Update: I couldn't break it as easily in the multi-rail mode. That leaves two known suspects (there could be more that are unknown):

  • 1: The cable. It's a single-line original AX1600i's cable. Just so I mention it: every power port on the card has its own cable, coming out of its own plug.
  • 2: It could as well be that some power ports on the PSU are giving in. See, this PSU has a history. Its OCP (or similar) was triggered three times back in the beginning of 2022, when I inadvertently shorted my Mobo. The PSU smelled, and some things did melt in there. Its self-check did pass, so I didn't try to ask for repairing it / replace it, but it's fair to say it might not operate fully up to the spec. No other evidence of that so far, however.
  • Something else that tips things to the other side is that I had problems with these original PSU's cables before the incident with the mobo. One cable/port stood out by allowing for a very shaky voltage. Up and down up and down, wtf. I did go through other checks as well, but the voltage problem was again resolved back then by just using another cable. I am running out of cables, though, but this power cable swap might as well been again the right fix. The PSU does pass its self-check after all.

All in all, if you can help it, I suggest that you do not ignore the red blink. Fire up GPU-Z, and look at the voltages at the power ports. The voltage that matched up with the red blink was 11.7 V over here. Maybe you can notice a pattern on your end? Keep measuring and stay curious! Also, check if there is an angle to play in the the single vs. multi-rail setting for your PSU.

N.B.: The self-check for AX1600i is to have only its power cord plugged, and to press that small button for a short time. The green light means self-test pass. Amber would be yikes. Check the manual.
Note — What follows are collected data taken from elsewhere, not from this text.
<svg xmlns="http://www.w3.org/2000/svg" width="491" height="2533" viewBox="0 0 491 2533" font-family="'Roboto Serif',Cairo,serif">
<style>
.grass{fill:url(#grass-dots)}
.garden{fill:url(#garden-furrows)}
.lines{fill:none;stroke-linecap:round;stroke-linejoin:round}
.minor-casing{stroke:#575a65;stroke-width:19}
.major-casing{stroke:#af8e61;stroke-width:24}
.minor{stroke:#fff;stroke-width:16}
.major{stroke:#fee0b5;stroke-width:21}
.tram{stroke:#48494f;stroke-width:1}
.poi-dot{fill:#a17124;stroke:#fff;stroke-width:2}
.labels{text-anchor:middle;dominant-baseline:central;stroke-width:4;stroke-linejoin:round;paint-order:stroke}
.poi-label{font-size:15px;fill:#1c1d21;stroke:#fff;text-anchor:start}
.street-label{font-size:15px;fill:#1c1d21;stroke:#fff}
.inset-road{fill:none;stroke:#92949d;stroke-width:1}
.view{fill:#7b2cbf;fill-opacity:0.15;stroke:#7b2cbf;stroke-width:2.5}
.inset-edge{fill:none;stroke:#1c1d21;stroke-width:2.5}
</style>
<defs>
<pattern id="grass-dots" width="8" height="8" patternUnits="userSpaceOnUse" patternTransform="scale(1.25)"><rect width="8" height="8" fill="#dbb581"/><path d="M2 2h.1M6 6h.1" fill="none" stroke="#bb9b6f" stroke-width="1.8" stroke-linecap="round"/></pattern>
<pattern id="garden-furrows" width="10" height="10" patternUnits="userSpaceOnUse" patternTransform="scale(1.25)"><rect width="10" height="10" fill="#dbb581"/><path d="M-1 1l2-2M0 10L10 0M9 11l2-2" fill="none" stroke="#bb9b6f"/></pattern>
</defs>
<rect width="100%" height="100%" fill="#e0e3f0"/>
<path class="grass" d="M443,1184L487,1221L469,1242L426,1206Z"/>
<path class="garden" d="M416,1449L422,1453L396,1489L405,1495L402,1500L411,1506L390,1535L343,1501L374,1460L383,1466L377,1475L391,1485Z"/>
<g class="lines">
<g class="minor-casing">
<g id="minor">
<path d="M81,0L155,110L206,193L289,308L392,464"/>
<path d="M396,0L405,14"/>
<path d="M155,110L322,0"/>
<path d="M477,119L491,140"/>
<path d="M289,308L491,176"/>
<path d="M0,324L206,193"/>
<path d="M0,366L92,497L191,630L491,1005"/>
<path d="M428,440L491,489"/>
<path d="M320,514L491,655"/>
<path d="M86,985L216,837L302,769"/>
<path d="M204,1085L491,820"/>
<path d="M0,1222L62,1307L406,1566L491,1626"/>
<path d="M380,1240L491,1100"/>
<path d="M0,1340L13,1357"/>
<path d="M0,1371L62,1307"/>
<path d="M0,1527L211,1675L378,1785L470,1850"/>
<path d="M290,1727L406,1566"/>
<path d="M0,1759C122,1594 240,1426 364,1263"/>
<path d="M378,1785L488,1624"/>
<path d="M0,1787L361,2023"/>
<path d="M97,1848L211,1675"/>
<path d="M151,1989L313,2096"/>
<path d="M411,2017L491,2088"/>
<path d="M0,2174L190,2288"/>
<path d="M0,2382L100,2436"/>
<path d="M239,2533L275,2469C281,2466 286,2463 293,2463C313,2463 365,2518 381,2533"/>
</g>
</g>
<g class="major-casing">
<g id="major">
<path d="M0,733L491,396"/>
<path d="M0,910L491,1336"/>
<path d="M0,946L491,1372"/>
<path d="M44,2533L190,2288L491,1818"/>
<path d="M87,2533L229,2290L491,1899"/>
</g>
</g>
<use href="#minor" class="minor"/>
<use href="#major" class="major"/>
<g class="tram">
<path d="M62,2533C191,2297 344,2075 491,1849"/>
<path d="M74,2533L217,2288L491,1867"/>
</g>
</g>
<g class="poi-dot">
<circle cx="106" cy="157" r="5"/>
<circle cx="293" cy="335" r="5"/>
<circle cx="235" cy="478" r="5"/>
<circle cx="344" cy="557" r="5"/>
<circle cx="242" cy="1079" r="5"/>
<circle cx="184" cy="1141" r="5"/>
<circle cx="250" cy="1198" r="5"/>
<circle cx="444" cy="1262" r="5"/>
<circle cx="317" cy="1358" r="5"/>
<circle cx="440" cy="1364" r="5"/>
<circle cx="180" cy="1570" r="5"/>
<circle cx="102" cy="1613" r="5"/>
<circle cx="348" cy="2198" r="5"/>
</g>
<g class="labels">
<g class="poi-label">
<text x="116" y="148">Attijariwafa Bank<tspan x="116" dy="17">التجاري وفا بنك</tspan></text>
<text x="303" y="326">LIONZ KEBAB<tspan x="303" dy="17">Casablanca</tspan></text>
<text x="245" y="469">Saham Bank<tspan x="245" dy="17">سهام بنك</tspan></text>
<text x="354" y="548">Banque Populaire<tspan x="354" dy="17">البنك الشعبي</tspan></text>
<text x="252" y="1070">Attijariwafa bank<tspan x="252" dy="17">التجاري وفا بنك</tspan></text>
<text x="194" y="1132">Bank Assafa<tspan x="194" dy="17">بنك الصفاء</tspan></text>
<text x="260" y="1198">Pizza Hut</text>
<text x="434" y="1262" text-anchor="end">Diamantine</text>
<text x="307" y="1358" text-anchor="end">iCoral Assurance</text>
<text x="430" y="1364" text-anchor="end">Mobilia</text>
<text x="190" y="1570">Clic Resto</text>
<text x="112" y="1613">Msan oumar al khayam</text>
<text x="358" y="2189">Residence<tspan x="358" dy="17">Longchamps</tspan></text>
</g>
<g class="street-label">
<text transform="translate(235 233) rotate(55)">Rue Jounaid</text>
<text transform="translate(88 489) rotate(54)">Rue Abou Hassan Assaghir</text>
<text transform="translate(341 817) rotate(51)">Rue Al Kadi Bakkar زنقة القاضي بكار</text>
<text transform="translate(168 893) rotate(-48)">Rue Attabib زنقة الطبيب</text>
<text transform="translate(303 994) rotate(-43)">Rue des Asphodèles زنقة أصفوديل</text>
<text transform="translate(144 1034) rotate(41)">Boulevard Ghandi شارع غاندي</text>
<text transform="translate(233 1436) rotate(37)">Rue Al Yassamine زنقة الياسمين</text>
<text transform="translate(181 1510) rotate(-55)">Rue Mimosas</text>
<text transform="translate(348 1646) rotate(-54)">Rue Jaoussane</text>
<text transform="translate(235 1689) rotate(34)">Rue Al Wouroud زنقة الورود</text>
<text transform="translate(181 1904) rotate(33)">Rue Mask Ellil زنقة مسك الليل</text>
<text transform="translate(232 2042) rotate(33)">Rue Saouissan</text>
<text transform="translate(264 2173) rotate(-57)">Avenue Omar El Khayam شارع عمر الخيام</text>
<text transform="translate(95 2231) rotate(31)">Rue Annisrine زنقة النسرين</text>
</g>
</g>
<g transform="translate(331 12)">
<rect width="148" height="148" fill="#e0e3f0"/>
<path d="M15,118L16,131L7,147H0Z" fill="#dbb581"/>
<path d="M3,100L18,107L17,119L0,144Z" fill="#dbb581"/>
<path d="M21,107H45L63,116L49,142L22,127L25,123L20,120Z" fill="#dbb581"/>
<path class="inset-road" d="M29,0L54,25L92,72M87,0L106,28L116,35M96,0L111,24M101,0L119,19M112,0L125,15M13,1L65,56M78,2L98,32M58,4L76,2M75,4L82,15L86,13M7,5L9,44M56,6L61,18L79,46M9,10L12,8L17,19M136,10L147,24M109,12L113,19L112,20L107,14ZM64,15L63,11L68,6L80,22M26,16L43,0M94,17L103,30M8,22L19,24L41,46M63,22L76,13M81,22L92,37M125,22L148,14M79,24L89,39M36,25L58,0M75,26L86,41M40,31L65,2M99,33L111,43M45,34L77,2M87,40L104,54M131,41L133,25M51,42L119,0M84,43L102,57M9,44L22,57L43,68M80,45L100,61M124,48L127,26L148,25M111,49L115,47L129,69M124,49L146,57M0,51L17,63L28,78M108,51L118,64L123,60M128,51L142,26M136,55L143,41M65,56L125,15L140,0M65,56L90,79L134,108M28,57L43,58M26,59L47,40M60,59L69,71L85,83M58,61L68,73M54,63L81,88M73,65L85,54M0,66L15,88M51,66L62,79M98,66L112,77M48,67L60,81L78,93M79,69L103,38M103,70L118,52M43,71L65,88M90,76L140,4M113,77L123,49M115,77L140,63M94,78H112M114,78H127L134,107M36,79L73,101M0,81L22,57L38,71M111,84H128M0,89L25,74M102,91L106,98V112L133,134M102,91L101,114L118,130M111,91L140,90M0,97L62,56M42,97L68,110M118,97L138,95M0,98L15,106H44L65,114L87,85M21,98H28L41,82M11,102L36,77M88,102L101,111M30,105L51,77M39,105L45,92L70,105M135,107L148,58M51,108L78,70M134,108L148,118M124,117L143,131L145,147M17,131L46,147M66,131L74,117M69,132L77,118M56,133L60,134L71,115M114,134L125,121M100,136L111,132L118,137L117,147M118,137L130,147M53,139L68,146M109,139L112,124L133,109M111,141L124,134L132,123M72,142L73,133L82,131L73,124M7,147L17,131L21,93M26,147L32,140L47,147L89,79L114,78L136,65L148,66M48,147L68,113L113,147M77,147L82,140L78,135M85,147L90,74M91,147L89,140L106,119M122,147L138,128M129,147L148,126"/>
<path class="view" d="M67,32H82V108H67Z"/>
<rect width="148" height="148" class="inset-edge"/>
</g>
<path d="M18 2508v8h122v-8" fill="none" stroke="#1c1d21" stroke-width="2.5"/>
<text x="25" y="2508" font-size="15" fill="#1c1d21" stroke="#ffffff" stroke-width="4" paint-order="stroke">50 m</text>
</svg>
Update 2: Now the pin 1 exhibits the same issues. So, perhaps it's not even the cable, but the PSU isn't able to carry it (anymore). After those stresses at the start of 2022, something might have been degrading internally, and the PSU might have reached its time. Will keep you posted.

Update 3: Nay, nothing really helped... until I started tinkering with the connections between the cable and graphics card connector (of course, all powered off and off power). I did my best to align the connectors to be as perpendicular as possible to the card, and that resulted in pretty stable voltages. So far, so good. The red blink is gone.